Among trusts created by Stryker, 63, the Arcus Foundation specifically targets underfunded LGBTQ causes among its gifts. In 2019, the foundation provided $400,000 in seed money to start a capital campaign for a queer studies chair at the historically black women’s college in Atlanta.
The chair will operate within Spelman’s Comparative Women’s Study program. It’s the first such chair at any HBCU, according to the school.
This month, Spelman’s campaign reached the $2 million matching threshold to receive the remaining $1.6 million of Stryker’s total gift. The endowment officially establishes the Audre Lorde Queer Studies chair, according to a press release.

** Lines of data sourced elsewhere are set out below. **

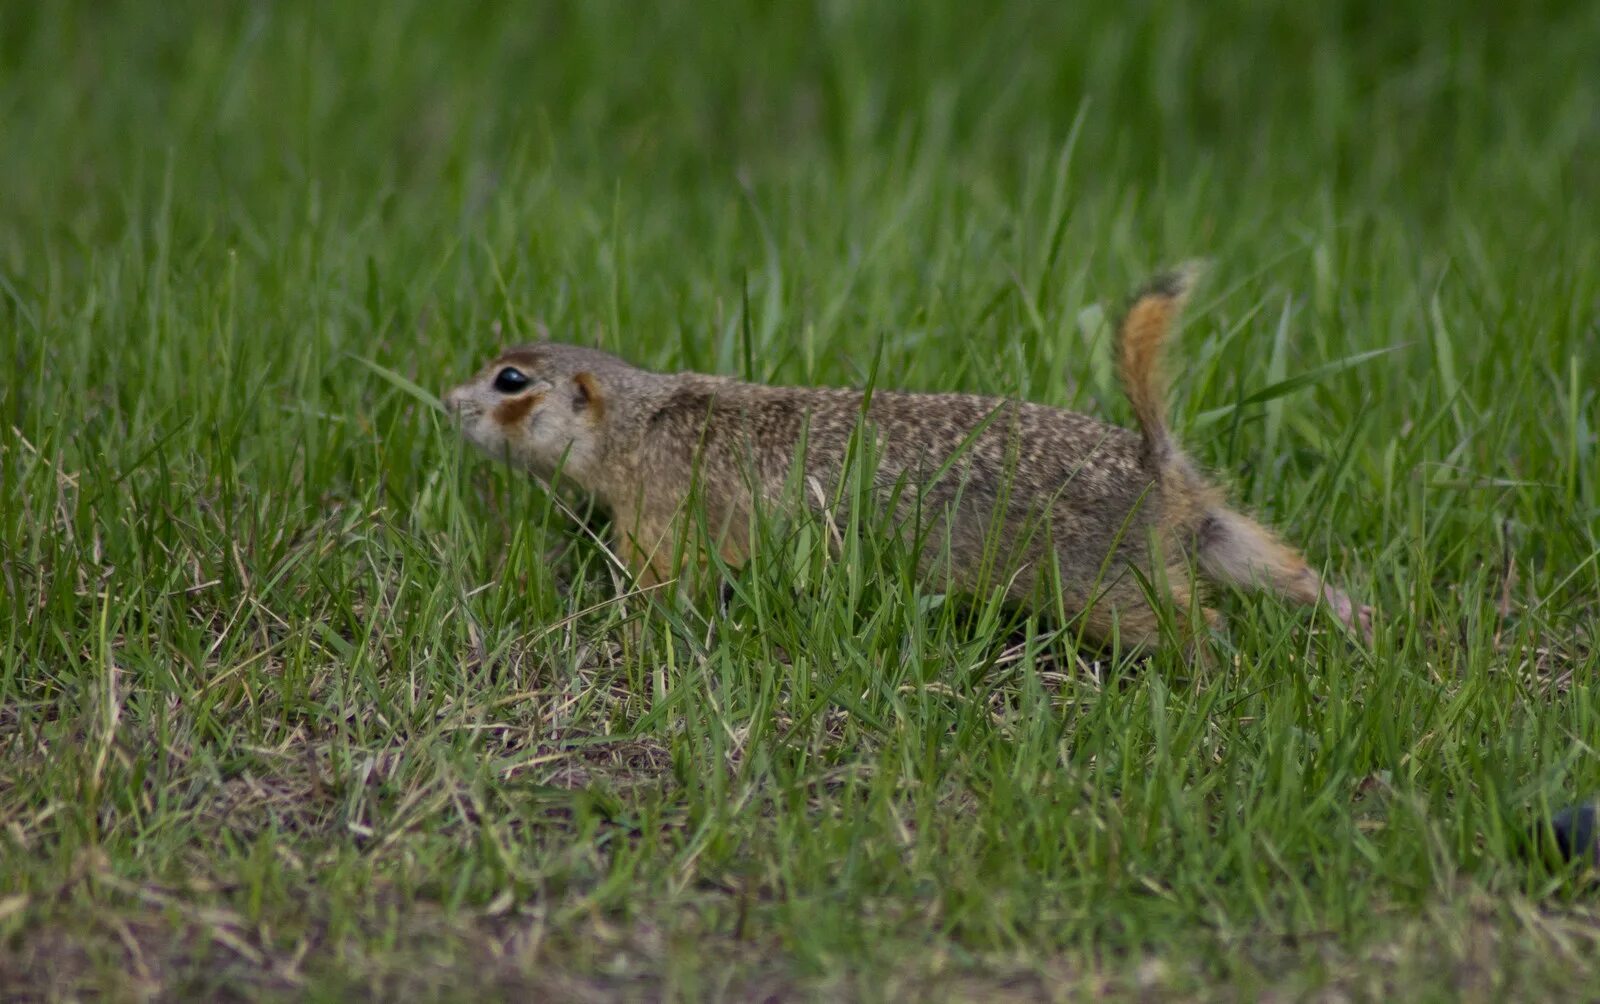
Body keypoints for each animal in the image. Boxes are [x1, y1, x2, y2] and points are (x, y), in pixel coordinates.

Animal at [444, 266, 1369, 652]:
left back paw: (1209, 666)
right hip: (1214, 531)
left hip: (1106, 580)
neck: (638, 421)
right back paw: (1358, 619)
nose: (447, 403)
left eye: (510, 380)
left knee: (1191, 620)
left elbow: (660, 579)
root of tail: (1154, 465)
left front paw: (613, 618)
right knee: (1282, 566)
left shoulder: (660, 518)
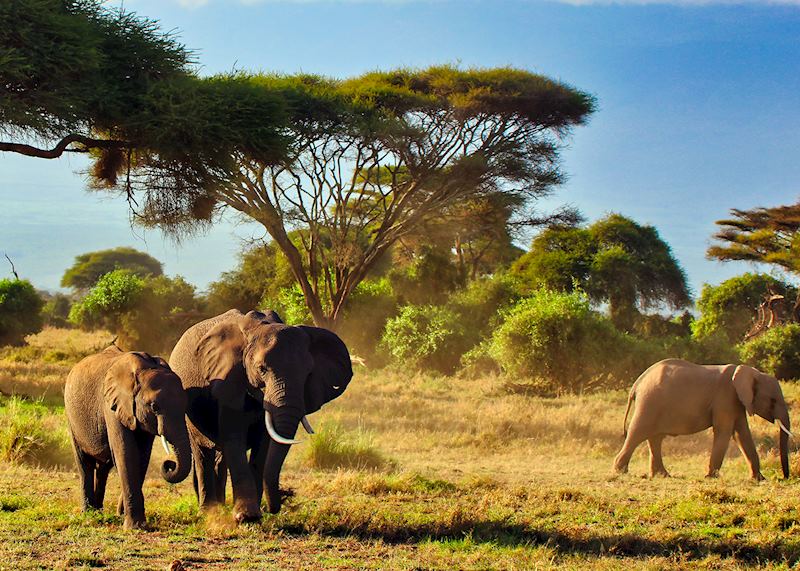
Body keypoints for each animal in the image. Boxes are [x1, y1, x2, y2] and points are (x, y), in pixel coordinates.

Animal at [64, 346, 191, 529]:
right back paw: (89, 514)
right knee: (85, 464)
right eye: (154, 407)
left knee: (103, 468)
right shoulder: (112, 406)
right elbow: (126, 453)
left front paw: (124, 515)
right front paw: (134, 527)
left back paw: (99, 512)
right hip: (72, 420)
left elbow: (142, 457)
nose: (169, 464)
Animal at [168, 309, 352, 522]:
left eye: (308, 373)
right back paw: (208, 511)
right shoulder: (227, 379)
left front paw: (255, 515)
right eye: (261, 369)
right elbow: (234, 438)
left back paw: (220, 506)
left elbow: (263, 445)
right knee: (202, 452)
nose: (284, 496)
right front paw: (246, 516)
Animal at [613, 359, 792, 480]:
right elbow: (724, 431)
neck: (751, 372)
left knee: (655, 438)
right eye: (773, 401)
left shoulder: (737, 402)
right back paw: (620, 471)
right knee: (637, 433)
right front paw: (711, 477)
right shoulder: (725, 397)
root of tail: (637, 384)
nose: (784, 477)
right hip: (649, 402)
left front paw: (759, 479)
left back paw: (662, 475)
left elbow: (742, 433)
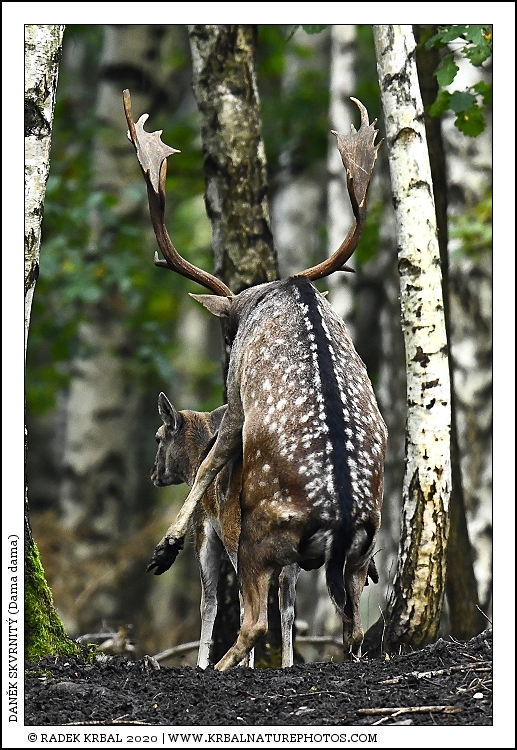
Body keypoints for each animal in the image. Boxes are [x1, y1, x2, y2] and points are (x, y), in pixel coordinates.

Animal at [151, 393, 301, 668]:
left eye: (158, 437)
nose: (154, 474)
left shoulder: (203, 530)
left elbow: (208, 601)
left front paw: (201, 663)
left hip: (236, 534)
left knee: (249, 604)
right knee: (287, 601)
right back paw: (287, 663)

Lorde was a black lesbian poet and activist who donated her personal papers to the college before her death. Stryker personally chose her as the namesake of the chair.
“In just a year’s time, the stellar team at Spelman has raised millions of dollars to support this important chair,” Stryker said in the announcement. “Spelman continues to lead on LGBTQ inclusion among HBCUs.”

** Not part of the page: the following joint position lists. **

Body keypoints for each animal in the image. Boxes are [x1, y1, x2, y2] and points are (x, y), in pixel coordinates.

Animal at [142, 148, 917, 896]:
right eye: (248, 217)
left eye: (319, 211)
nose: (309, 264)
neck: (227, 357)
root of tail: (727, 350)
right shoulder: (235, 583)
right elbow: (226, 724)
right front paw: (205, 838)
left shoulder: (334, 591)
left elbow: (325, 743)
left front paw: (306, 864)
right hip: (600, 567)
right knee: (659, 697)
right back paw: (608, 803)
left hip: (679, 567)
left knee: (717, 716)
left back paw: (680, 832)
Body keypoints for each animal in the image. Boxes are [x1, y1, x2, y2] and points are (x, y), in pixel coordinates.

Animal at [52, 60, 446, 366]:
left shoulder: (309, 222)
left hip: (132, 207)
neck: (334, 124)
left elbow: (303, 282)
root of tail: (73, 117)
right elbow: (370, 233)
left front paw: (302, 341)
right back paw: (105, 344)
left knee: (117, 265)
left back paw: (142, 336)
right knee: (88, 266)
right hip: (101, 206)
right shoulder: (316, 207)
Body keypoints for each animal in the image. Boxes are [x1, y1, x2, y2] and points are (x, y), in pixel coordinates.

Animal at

“By supporting this chair, the goal is to engage and empower the next generation of LGBTQ advocates to create a better world,” he said in October 2020 during the endowment campaign.
Ongoing leadership and partnership
The Lorde chair is far from Stryker’s first dance with the college and its LGBTQ initiatives. Arcus funded a 2011 summit at Spelman that examined gender and sexual diversity at HBCUs. In 2009, the foundation granted funds to process and display Lorde’s papers at Spelman’s Women’s Research and Resource Center.
“Jon Stryker’s consistent support of Spelman’s mission has enabled Spelman to take a leadership role in Queer Studies at HBCUs,” Mary Schmidt Campbell, president of Spelman, said in the announcement.
“We are grateful for his generous support that continues to elevate the importance of this work in the academic environment,” she added.
A faculty committee now gets to work selecting the first occupant of the Queer Studies chair. In addition to Comparative Women’s Department heads, the advisory group will include two Queer Studies pioneers.
The chair continues Spelman’s connection to LGBTQ inclusion. It awards two LGBTQ scholarships each year, hosts an annual lecture series on race, gender and sexuality and officially affirms and welcomes transgender students.
In 2018, Campbell admonished perpetrators of a homophobic and transphobic string of incidents: “You are not Spelman,” she wrote.